Linux/macOS/Windows:
```
docker compose up --build
```
To run in detached mode (in the background):

Linux/macOS/Windows:
```
docker compose up -d
```
Note for Windows users: If you're using older Docker Desktop versions, you might need to use docker compose (with a space) instead of docker compose.
Access the Applications

Once the containers are running, you can access:
- Frontend: http://localhost:3000
- Backend API: http://localhost:8000
- API Documentation: http://localhost:8000/docs
- pgAdmin: http://localhost:5050

Using pgAdmin

pgAdmin is included in the Docker setup to help manage your PostgreSQL database.
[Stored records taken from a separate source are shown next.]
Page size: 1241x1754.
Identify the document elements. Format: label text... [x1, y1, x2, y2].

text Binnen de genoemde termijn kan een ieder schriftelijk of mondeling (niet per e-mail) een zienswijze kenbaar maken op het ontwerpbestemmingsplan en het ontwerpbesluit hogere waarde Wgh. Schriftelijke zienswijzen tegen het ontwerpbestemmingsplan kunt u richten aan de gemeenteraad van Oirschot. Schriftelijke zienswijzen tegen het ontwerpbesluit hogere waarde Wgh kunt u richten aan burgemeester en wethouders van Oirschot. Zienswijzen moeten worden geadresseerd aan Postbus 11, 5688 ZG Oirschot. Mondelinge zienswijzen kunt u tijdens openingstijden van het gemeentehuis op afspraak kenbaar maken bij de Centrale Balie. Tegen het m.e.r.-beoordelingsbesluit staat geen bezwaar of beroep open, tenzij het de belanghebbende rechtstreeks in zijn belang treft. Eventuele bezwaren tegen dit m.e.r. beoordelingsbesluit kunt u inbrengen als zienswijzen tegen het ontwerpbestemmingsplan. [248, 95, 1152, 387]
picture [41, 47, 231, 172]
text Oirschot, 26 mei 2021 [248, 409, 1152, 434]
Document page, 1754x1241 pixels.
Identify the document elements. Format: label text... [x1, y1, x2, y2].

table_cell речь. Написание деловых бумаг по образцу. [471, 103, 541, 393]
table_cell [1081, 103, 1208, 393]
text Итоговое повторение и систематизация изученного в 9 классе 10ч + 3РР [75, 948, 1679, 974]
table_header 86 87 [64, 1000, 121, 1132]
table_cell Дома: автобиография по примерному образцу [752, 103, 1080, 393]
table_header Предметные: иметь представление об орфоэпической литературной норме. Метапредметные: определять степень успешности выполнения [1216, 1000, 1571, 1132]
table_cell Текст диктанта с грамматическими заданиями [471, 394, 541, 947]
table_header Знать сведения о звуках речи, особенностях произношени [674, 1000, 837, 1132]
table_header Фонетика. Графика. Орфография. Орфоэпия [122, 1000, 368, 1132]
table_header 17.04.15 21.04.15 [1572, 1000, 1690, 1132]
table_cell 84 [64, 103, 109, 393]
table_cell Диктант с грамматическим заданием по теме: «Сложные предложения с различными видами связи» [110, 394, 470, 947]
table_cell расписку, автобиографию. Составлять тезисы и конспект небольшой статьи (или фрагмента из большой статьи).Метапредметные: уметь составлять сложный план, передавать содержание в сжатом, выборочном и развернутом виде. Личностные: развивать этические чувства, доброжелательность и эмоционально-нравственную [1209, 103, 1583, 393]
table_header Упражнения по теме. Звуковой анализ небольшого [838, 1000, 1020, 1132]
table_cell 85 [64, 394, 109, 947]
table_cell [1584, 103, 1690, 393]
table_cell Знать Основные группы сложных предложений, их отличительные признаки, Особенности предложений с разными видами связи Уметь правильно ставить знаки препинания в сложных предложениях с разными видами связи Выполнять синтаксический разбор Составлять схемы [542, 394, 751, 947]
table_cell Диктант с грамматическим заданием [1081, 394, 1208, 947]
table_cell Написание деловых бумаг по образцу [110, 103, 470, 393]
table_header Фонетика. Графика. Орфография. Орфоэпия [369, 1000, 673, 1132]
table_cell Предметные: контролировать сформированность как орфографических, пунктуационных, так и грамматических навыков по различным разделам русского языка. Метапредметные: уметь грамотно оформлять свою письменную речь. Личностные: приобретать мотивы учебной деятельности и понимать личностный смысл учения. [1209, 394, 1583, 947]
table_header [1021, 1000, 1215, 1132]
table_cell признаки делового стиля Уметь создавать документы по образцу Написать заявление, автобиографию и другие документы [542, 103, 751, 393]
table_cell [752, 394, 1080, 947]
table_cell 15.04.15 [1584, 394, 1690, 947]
To connect:

Open pgAdmin at http://localhost:5050
Login with the credentials from your .env file (default: admin@surfsense.com / surfsense)
Right-click "Servers" > "Create" > "Server"
In the "General" tab, name your connection (e.g., "SurfSense DB")
In the "Connection" tab:
- Host: db
- Port: 5432
- Maintenance database: surfsense
- Username: postgres (or your custom POSTGRES_USER)
- Password: postgres (or your custom POSTGRES_PASSWORD)
Click "Save" to connect

Useful Docker Commands

Container Management

Stop containers:

Linux/macOS/Windows:
```
docker compose down
```

View logs:

Linux/macOS/Windows:

# All services
docker compose logs -f

# Specific service
docker compose logs -f backend
docker compose logs -f frontend
docker compose logs -f db

Restart a specific service:

Linux/macOS/Windows:
```
docker compose restart backend
```

Execute commands in a running container:

Linux/macOS/Windows:

# Backend
docker compose exec backend python -m pytest

# Frontend
docker compose exec frontend pnpm lint

Troubleshooting

Linux/macOS: If you encounter permission errors, you may need to run the docker commands with sudo.
Windows: If you see access denied errors, make sure you're running Command Prompt or PowerShell as Administrator.
If ports are already in use, modify the port mappings in the docker-compose.yml file.
For backend dependency issues, check the Dockerfile in the backend directory.
For frontend dependency issues, check the Dockerfile in the frontend directory.
Windows-specific: If you encounter line ending issues (CRLF vs LF), configure Git to handle line endings properly with git config --global core.autocrlf true before cloning the repository.

Next Steps

Once your installation is complete, you can start using SurfSense! Navigate to the frontend URL and log in using your Google account.